Social Development Minister Nelson McCausland has revealed for the first time that he is looking at varying conditions for payment of the new universal credit benefits.
The minister also said that he shares some of the concerns raised about the new 'bedroom tax' element of the proposed welfare reforms.
Mr McCausland has written to campaigners to tell them he would consider different options in payment.
The Welfare Bill would see payments issued monthly, which campaigners said would have a major impact on families struggling to cope on breadline budgets.
In a statement, the minister's department said he was looking at different options in the face of the sweeping welfare reforms.
His department was responding to comments made in the wake of Derry City Council giving its unanimous backing to the the Empty Purse campaign this week.
The campaign's core aim is to protect women and children in Northern Ireland from some of the Government proposals.
All councillors backed a notice of motion from the SDLP's Angela Dobbins calling on Mr McCausland to allow people to choose how frequently their benefits are paid.
A DSD spokeswoman said: "Minister McCausland is very aware that some aspects of universal credit may cause difficulties and has recently written to the Empty Purse campaign to reassure them that he is committed to finding solutions to how universal credit should be paid to protect the most vulnerable.
"In order to minimise any negative impacts on vulnerable households in receipt of housing benefit, he has secured flexibilities in how universal credit is paid in Northern Ireland."
The minister has also confirmed he is continuing to raise his misgivings over the bedroom tax element of the Welfare Reform Bill with Westminster.

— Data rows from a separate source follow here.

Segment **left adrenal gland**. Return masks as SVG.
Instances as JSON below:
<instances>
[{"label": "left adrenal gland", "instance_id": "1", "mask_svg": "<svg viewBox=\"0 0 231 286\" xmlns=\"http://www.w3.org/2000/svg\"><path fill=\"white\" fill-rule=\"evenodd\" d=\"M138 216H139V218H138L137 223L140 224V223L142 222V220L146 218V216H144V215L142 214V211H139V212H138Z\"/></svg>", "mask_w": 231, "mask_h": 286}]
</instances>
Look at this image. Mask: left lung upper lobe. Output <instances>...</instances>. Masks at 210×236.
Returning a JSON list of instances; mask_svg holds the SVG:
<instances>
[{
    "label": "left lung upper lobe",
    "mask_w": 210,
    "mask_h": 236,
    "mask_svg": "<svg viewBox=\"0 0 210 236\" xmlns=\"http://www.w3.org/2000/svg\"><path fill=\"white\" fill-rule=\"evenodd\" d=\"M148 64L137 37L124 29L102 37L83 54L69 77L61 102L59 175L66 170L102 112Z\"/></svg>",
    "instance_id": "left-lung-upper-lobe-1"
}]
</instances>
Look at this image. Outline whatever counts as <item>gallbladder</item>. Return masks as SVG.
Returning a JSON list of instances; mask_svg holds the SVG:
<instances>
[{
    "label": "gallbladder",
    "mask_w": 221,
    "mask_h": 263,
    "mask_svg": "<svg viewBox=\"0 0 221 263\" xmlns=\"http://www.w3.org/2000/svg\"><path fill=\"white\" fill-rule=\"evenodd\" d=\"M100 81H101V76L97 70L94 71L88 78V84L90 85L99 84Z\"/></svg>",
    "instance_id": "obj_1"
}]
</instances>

Londonderry has the highest unemployment rate and the north west region the highest benefit claimant rate in Northern Ireland. Recent information showed just over half of the working population of the north west (55%) was in employment, with one in three adults economically inactive. During the first two years of the recession, the number of people employed in the manufacturing sector dropped by almost 40%. Between 2006 and 2011 there were 2,925 redundancies in the north west.